- **EXERCISE A**: According to the Martinsville history column, why were the sisters Vera and Mary Stultz separated?
- **EXERCISE B**: In the Martinsville history column, who cut the ribbon at the new Bassett Community Center?
- **EXERCISE C**: Echo everything in the Martinsville history column from "By this time" down to "School graduation ceremony.".

SOURCE TEXT Start Marker

June 11

By Holly Kozelsky and Pat Pion

100 Years ago – 1924

Child Specialist Dr. Samuel Newman held a free clinic for delicate children at the Martinsville Grammar School. The Red Cross invited mothers of Henry County to bring their children to the clinic “for correctional advice.”

75 years ago – 1949

Sisters Vera and Mary Stultz, Martinsville natives, had been separated more than 40 years before, when their mother died, and Mary was taken in by an aunt in New Jersey. The pair had not seen each other since, though they had written each other occasionally. In June 1949, Mary Stultz Champayne, of Port Mommouth, N.J., headed to Martinsville without telling anyone, to pay a visit to Vera Stultz Warren, who was staying with her daughter, Mrs. Leck Pharis, at her home on Watt street. Mrs. Pharis suspected Mrs. Champayne of being a salesperson and told her to go away, but Mrs. Champayne revealed that she was the younger woman’s aunt, and the two long-lost sisters reunited. Mrs. Champayne said she was surprised how much Martinsville had changed in the four decades she had been away. When she left, there had just been a few tobacco factories, a barrel factory and no paved streets.

1960

Ribbon-cutting and open house was held for the new Bassett Community Center, with 1,700 in attendance. Miss Martinsville Henry County Kay Isley and W.M. Bassett, chairman of the board of Bassett Furniture Industries, cut the ribbon. The J.D. Bassett High School Band performed. The 33,00-square-foot center cost $386,000 to build.

Summer school started on this day (a Saturday) with 300 students who reported to Martinsville High School for instruction. County students could attend also, if they paid a $30 tuition.

50 years ago – 1974

Members of the Martinsville Exchange Club were raising money by doing a door-to-door napkin sale.

At any meeting of the Patrick County Board of Supervisors, Patrick County Administrator Edward M. Turner Jr. would smoke between eight and 10 cigars.

25 years ago - 1999

By this time of year 1999, the area had received 11 inches less of rain than it normally would have. Henry County Public Information Officer Tim Hall said that the county was waiting to see if it would need to ask for voluntary water conservation efforts in the southern end of the county. Axton farmer Darrell Jackson said his tobacco plants were only about a quarter of the size they should have been. G.B. Washburn Jr., executive director of the Franklin Henry County Area Farm Service Agency, said the area was “in trouble, and 15 days away from being in severe trouble.”

Del Ward Armstrong was the speaker at the Fieldale-Collinsville High School graduation ceremony.

— Information from museum records and the Henry Bulletin and the Martinsville Bulletin accessed on microfilm at the Martinsville Branch Library.

SOURCE TEXT End Marker
DATA EXCERPTS Start Marker

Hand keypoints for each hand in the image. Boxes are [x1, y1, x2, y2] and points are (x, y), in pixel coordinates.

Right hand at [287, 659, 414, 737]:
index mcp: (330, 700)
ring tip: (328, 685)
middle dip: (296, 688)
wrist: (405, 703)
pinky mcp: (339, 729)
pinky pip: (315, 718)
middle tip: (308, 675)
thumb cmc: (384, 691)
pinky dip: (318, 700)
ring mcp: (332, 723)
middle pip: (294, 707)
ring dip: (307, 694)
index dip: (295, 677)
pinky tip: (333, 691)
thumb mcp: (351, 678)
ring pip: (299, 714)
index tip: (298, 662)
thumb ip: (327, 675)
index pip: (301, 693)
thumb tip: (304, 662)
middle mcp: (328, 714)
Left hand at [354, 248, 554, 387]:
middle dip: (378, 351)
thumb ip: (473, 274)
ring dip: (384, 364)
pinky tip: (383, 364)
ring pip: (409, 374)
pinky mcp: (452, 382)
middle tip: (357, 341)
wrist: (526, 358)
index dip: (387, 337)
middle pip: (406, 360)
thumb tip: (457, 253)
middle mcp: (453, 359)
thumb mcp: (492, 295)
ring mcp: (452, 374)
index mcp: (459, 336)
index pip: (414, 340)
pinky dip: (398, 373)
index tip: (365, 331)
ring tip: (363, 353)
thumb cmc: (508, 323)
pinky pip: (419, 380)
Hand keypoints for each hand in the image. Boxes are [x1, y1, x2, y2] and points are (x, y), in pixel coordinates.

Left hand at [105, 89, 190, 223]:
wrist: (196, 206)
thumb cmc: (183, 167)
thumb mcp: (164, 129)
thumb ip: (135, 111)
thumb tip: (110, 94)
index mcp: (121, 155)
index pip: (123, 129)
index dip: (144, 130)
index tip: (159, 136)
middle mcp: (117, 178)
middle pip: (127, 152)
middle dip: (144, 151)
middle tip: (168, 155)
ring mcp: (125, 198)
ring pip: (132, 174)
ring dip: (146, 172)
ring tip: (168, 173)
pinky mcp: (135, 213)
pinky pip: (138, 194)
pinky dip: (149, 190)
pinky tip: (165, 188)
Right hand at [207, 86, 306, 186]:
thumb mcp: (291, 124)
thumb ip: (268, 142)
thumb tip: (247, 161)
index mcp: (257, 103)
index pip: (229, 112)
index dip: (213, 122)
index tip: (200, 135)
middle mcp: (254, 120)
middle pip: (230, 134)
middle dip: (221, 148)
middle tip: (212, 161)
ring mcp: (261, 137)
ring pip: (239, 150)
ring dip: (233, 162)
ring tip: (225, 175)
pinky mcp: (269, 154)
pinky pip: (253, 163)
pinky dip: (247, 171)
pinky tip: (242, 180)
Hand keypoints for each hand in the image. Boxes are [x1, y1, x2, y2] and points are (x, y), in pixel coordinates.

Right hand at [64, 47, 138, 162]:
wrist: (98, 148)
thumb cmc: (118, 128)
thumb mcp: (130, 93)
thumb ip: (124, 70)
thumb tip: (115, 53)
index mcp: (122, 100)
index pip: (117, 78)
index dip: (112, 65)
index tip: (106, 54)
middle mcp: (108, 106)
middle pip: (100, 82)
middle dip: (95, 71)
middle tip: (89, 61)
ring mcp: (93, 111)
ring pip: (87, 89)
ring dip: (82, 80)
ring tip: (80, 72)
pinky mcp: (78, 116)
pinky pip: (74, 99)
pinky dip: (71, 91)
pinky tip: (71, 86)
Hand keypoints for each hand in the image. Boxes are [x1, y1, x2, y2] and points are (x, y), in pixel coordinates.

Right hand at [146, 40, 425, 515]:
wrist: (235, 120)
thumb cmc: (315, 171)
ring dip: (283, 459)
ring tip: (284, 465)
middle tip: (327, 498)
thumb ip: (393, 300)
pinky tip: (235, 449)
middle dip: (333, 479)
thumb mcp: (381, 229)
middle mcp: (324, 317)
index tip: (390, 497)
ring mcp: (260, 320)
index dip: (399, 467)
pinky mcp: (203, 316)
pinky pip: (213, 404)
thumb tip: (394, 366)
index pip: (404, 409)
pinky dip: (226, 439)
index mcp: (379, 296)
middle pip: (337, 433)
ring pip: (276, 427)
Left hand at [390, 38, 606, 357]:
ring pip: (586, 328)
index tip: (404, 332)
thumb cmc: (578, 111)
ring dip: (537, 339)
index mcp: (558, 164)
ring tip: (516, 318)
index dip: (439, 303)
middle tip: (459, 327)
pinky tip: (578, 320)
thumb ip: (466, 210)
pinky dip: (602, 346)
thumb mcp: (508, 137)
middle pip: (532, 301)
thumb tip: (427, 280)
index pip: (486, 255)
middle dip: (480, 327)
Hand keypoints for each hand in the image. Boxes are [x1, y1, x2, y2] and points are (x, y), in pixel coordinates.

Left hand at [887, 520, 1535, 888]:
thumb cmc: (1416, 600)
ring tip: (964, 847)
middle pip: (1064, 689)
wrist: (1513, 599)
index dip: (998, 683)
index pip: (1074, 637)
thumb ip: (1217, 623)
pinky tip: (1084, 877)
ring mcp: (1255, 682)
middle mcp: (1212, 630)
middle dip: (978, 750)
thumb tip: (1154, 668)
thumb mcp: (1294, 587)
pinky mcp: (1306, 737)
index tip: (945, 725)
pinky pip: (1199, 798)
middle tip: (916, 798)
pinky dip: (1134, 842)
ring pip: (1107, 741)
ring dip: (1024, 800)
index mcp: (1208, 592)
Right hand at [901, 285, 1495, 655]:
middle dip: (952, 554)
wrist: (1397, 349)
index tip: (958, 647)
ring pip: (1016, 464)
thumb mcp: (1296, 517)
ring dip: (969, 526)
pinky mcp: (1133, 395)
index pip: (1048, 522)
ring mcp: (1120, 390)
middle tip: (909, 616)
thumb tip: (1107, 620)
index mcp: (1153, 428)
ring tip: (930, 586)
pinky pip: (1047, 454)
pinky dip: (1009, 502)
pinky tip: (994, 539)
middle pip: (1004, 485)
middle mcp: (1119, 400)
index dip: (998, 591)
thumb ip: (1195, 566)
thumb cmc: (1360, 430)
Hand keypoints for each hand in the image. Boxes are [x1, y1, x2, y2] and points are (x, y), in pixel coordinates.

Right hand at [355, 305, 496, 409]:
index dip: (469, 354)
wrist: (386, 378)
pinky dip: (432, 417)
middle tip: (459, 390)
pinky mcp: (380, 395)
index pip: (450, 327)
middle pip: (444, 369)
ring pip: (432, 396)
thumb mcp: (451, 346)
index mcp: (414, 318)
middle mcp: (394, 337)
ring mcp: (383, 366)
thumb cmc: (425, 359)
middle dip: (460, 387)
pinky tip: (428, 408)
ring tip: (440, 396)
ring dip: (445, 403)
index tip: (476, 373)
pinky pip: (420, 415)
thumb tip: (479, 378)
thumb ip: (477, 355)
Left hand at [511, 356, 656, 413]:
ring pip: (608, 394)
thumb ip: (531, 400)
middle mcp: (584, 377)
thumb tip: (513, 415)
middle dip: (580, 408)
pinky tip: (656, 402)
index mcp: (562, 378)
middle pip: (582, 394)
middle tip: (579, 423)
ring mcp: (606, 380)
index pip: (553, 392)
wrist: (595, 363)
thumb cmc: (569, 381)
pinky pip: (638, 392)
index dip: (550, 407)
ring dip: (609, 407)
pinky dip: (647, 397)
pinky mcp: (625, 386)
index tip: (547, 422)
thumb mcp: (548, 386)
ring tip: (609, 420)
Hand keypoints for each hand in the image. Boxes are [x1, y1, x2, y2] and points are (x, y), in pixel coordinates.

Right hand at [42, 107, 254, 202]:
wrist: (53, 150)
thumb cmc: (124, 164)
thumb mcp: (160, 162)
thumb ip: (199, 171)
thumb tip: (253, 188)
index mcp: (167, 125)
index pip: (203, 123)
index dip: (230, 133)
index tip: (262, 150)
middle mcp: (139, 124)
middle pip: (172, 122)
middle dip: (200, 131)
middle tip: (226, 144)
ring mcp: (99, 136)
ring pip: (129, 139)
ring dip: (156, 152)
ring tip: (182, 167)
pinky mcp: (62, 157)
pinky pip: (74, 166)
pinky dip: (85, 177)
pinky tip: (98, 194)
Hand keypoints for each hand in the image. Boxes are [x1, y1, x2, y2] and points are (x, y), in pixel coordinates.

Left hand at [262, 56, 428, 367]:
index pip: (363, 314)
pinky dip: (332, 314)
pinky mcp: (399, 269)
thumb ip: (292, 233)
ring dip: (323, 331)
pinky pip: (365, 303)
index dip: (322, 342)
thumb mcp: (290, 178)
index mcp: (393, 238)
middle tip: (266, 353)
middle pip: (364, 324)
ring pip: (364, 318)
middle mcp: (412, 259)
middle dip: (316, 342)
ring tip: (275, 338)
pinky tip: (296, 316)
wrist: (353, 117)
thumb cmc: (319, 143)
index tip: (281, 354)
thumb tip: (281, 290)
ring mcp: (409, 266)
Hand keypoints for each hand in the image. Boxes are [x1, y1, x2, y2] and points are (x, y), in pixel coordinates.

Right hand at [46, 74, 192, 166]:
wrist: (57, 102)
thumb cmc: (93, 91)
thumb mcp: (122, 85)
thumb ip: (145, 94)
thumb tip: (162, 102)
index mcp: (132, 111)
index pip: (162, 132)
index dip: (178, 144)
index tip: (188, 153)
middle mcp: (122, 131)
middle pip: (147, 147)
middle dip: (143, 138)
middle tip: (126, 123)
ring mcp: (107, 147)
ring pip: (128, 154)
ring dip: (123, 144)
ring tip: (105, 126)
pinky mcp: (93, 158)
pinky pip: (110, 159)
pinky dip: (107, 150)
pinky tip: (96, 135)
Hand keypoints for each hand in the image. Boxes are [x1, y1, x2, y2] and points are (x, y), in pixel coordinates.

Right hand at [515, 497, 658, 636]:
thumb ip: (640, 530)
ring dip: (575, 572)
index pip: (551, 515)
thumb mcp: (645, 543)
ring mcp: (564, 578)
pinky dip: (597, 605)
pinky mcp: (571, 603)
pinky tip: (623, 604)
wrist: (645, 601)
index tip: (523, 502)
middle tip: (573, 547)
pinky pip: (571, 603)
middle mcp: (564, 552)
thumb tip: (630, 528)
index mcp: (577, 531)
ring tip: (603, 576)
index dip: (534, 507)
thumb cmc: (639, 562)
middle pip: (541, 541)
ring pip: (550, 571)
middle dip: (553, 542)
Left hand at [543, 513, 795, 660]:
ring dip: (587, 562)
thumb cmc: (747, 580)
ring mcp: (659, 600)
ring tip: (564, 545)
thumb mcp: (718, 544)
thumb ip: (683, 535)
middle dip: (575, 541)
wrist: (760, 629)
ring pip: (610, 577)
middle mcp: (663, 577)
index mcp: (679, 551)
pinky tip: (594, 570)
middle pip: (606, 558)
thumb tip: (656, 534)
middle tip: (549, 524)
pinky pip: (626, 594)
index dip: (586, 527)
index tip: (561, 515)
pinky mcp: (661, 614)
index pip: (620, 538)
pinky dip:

DATA EXCERPTS End Marker

- **PROBLEM SOLUTION A**: Their mother died more than 40 years earlier, and Mary was taken in by an aunt in New Jersey.

- **PROBLEM SOLUTION B**: Miss Martinsville Henry County Kay Isley and W.M. Bassett, chairman of the board of Bassett Furniture Industries.

- **PROBLEM SOLUTION C**:
By this time of year 1999, the area had received 11 inches less of rain than it normally would have. Henry County Public Information Officer Tim Hall said that the county was waiting to see if it would need to ask for voluntary water conservation efforts in the southern end of the county. Axton farmer Darrell Jackson said his tobacco plants were only about a quarter of the size they should have been. G.B. Washburn Jr., executive director of the Franklin Henry County Area Farm Service Agency, said the area was “in trouble, and 15 days away from being in severe trouble.”

Del Ward Armstrong was the speaker at the Fieldale-Collinsville High School graduation ceremony.